As the soldiers came stomping into the clearing, four women ran out of the front door and  threw themselves into a carriage, before rushing off toward  Port Gibson. And for the next 3 hours, Federal and rebel soldiers exchanged shots and artillery shells in the dark,  Commanders on both sides fed men into the fight, extending battle lines, leading charges and retreats because of perceptions rather than tactical knowledge. The fight was confused, loud and deadly, complicated because most of the men involved had no idea what their battlefield looked like. It was not until after 3:00am that things began to quiet down, and Colonel Merrill and Lieutenant Colonel Dunlap and their Hawkeyes could get their first sleep in 24 hours.
Meanwhile, back on the river, the transports returned to Disharoon to load the men of 34 year old Brigadier General Eugene Asa Carr's division. By nightfall they would be joined in Mississippi by the division of 41 year old lawyer and Brigadier General Alvin Peterson Hovey - putting a total of 17,000 soldiers and 60 cannon ashore in a single day.
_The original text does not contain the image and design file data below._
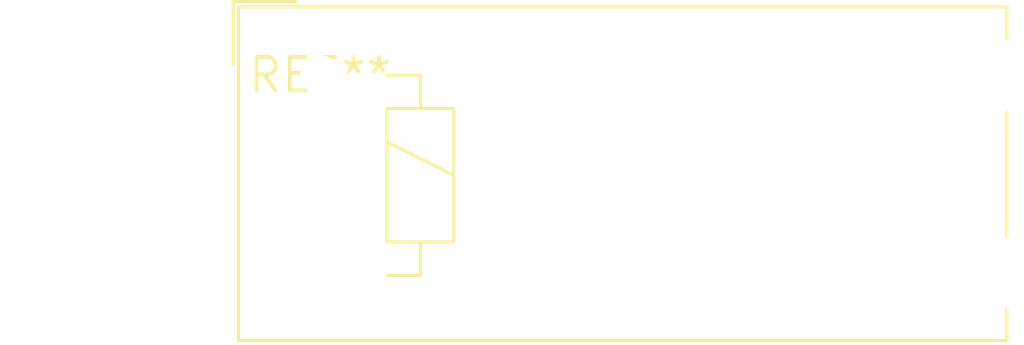
<source format=kicad_pcb>
(kicad_pcb (version 20240108) (generator pcbnew)

  (general
    (thickness 1.6)
  )

  (paper "A4")
  (layers
    (0 "F.Cu" signal)
    (31 "B.Cu" signal)
    (32 "B.Adhes" user "B.Adhesive")
    (33 "F.Adhes" user "F.Adhesive")
    (34 "B.Paste" user)
    (35 "F.Paste" user)
    (36 "B.SilkS" user "B.Silkscreen")
    (37 "F.SilkS" user "F.Silkscreen")
    (38 "B.Mask" user)
    (39 "F.Mask" user)
    (40 "Dwgs.User" user "User.Drawings")
    (41 "Cmts.User" user "User.Comments")
    (42 "Eco1.User" user "User.Eco1")
    (43 "Eco2.User" user "User.Eco2")
    (44 "Edge.Cuts" user)
    (45 "Margin" user)
    (46 "B.CrtYd" user "B.Courtyard")
    (47 "F.CrtYd" user "F.Courtyard")
    (48 "B.Fab" user)
    (49 "F.Fab" user)
    (50 "User.1" user)
    (51 "User.2" user)
    (52 "User.3" user)
    (53 "User.4" user)
    (54 "User.5" user)
    (55 "User.6" user)
    (56 "User.7" user)
    (57 "User.8" user)
    (58 "User.9" user)
  )

  (setup
    (pad_to_mask_clearance 0)
    (pcbplotparams
      (layerselection 0x00010fc_ffffffff)
      (plot_on_all_layers_selection 0x0000000_00000000)
      (disableapertmacros false)
      (usegerberextensions false)
      (usegerberattributes false)
      (usegerberadvancedattributes false)
      (creategerberjobfile false)
      (dashed_line_dash_ratio 12.000000)
      (dashed_line_gap_ratio 3.000000)
      (svgprecision 4)
      (plotframeref false)
      (viasonmask false)
      (mode 1)
      (useauxorigin false)
      (hpglpennumber 1)
      (hpglpenspeed 20)
      (hpglpendiameter 15.000000)
      (dxfpolygonmode false)
      (dxfimperialunits false)
      (dxfusepcbnewfont false)
      (psnegative false)
      (psa4output false)
      (plotreference false)
      (plotvalue false)
      (plotinvisibletext false)
      (sketchpadsonfab false)
      (subtractmaskfromsilk false)
      (outputformat 1)
      (mirror false)
      (drillshape 1)
      (scaleselection 1)
      (outputdirectory "")
    )
  )

  (net 0 "")

  (footprint "Relay_DPDT_Finder_40.52" (layer "F.Cu") (at 0 0))

)

</source>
It was a record not to be equaled by the U.S. Army until the invasion of French Morocco and Algeria in November of 1942.   But after being constrained for so long, Grant rushed the transfer of men and equipment to Bruinisburg, ordering that operations continue even after night fall.
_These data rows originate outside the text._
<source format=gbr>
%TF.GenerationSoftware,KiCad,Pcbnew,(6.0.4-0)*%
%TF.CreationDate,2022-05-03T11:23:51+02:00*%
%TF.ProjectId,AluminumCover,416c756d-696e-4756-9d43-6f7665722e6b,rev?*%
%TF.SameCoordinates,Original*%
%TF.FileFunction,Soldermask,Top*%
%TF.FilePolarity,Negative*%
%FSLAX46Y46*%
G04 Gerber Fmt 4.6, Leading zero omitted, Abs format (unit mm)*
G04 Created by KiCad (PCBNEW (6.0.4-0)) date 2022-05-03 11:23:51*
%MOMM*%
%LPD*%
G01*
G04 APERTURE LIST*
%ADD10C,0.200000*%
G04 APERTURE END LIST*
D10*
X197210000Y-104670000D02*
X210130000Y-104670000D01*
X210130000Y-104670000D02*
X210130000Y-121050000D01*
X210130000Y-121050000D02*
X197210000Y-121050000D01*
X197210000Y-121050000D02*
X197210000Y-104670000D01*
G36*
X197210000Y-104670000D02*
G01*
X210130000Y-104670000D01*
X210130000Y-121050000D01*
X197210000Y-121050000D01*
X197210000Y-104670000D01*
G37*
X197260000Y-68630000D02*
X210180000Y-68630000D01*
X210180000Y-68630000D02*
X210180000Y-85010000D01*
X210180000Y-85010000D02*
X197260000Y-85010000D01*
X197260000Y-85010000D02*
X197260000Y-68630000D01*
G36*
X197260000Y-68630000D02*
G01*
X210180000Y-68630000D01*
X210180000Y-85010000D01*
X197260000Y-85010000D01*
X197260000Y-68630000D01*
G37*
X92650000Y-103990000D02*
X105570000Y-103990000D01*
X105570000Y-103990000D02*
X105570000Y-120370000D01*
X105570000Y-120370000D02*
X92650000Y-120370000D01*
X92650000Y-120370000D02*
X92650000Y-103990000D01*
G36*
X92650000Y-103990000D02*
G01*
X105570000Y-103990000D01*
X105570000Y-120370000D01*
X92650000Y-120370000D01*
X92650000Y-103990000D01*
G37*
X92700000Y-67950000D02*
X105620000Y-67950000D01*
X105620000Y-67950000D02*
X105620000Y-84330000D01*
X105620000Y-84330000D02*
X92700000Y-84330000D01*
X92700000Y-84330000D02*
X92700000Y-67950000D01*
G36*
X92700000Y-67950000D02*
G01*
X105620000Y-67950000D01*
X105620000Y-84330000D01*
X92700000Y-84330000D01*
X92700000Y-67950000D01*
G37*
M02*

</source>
At about 3:00am on Friday, 1 May, 1863, just as the shooting was quieting down around the Shaifer house,  the 315 ton, 150 foot long steamboat Horizon, captained by Richard Calhoon, was heading downstream for Bruinsburg, carrying the Swedes of Captain Frederick Sparrestrom's Battery G, 2nd Illinois Light Artillery, and towing a barge loaded with the batteries' ammunition caissons. At the same time, struggling upstream for Disharoon, was the empty 231 ton Monerator, captained by Mr. O. C. Williamson. Pressed into service despite her steering having been damaged by the Vicksburg guns on 22 April, the Monerator was barely being controlled against the swirling currents.  And because the shoreline between the two landings was still in rebel hands, both ships were operating without running lights. About halfway between the two landings, the inevitable occurred.
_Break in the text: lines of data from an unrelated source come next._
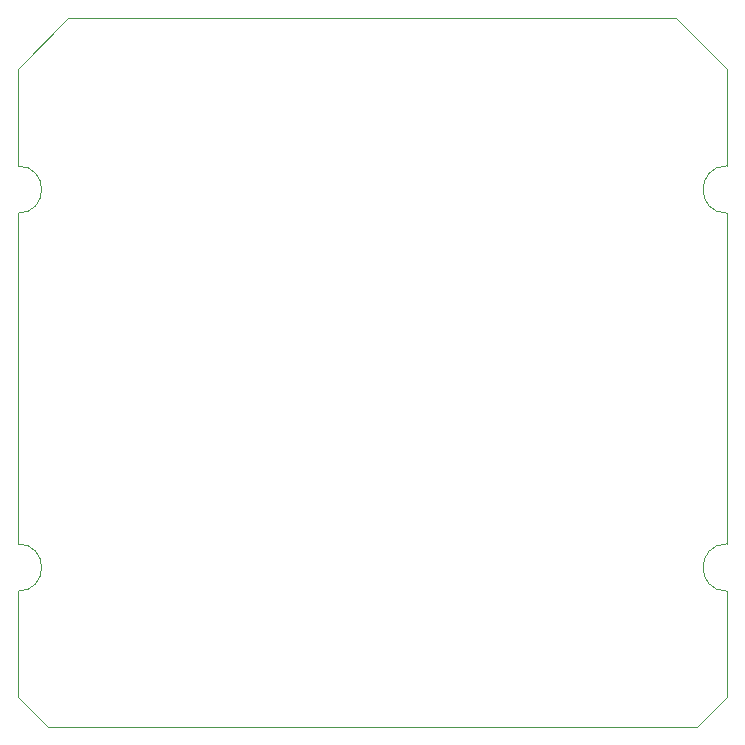
<source format=gm1>
G04 #@! TF.GenerationSoftware,KiCad,Pcbnew,(5.1.7)-1*
G04 #@! TF.CreationDate,2022-12-29T18:38:42+01:00*
G04 #@! TF.ProjectId,Abstimmspannungs-Modul,41627374-696d-46d7-9370-616e6e756e67,rev?*
G04 #@! TF.SameCoordinates,Original*
G04 #@! TF.FileFunction,Profile,NP*
%FSLAX46Y46*%
G04 Gerber Fmt 4.6, Leading zero omitted, Abs format (unit mm)*
G04 Created by KiCad (PCBNEW (5.1.7)-1) date 2022-12-29 18:38:42*
%MOMM*%
%LPD*%
G01*
G04 APERTURE LIST*
G04 #@! TA.AperFunction,Profile*
%ADD10C,0.050000*%
G04 #@! TD*
G04 APERTURE END LIST*
D10*
X94250000Y-51500000D02*
G75*
G02*
X94250000Y-47500000I0J2000000D01*
G01*
X34250000Y-47500000D02*
G75*
G02*
X34250000Y-51500000I0J-2000000D01*
G01*
X34250000Y-79500000D02*
G75*
G02*
X34250000Y-83500000I0J-2000000D01*
G01*
X94250000Y-83500000D02*
G75*
G02*
X94250000Y-79500000I0J2000000D01*
G01*
X34250000Y-92500000D02*
X34250000Y-83500000D01*
X94250000Y-92500000D02*
X94250000Y-83500000D01*
X94250000Y-39250000D02*
X94250000Y-47500000D01*
X34250000Y-39250000D02*
X34250000Y-47500000D01*
X34250000Y-92500000D02*
X36750000Y-95000000D01*
X91750000Y-95000000D02*
X94250000Y-92500000D01*
X90000000Y-35000000D02*
X94250000Y-39250000D01*
X34250000Y-39250000D02*
X38500000Y-35000000D01*
X34250000Y-79500000D02*
X34250000Y-51500000D01*
X91750000Y-95000000D02*
X36750000Y-95000000D01*
X94250000Y-51500000D02*
X94250000Y-79500000D01*
X38500000Y-35000000D02*
X90000000Y-35000000D01*
M02*

</source>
In a slight flog the two ships stumbled into each other with a shock and splintering of wood. The Horizon was the larger ship, and traveling close to 10 knots at the moment of impact. The limping Monerator, making perhaps 2 or 3 knots at best, but riding empty and high she suffered no fatal injury.  The heavily loaded Horizon was not so fortunate. Her engine compartment was breached and fire quickly spread throughout the ship 
The burning Horizon was able to run herself aground near the mouth of Bayou Pierre. The entire crew were able to escape, as did all the Iowa men except for two privates. Nicolas Carlson and Francis Linderbeck. They drowned when the current eventually pulled the Horizon into deeper water before rolling her over and sending her 30 feet to the bottom of the river  About 60 horses and mules also drown. Tents, cooking utensils, books, records and paperwork, cannons and caissons were all lost. After this disaster -  the deduction of 20% of Grant's ferrying capacity -  the remaining transports operated only during day light, slowing the buildup of Federal forces on the Mississippi shore.
But that did not stop Grant. He kept pushing his men north, against Port Gibson and Grand Gulf.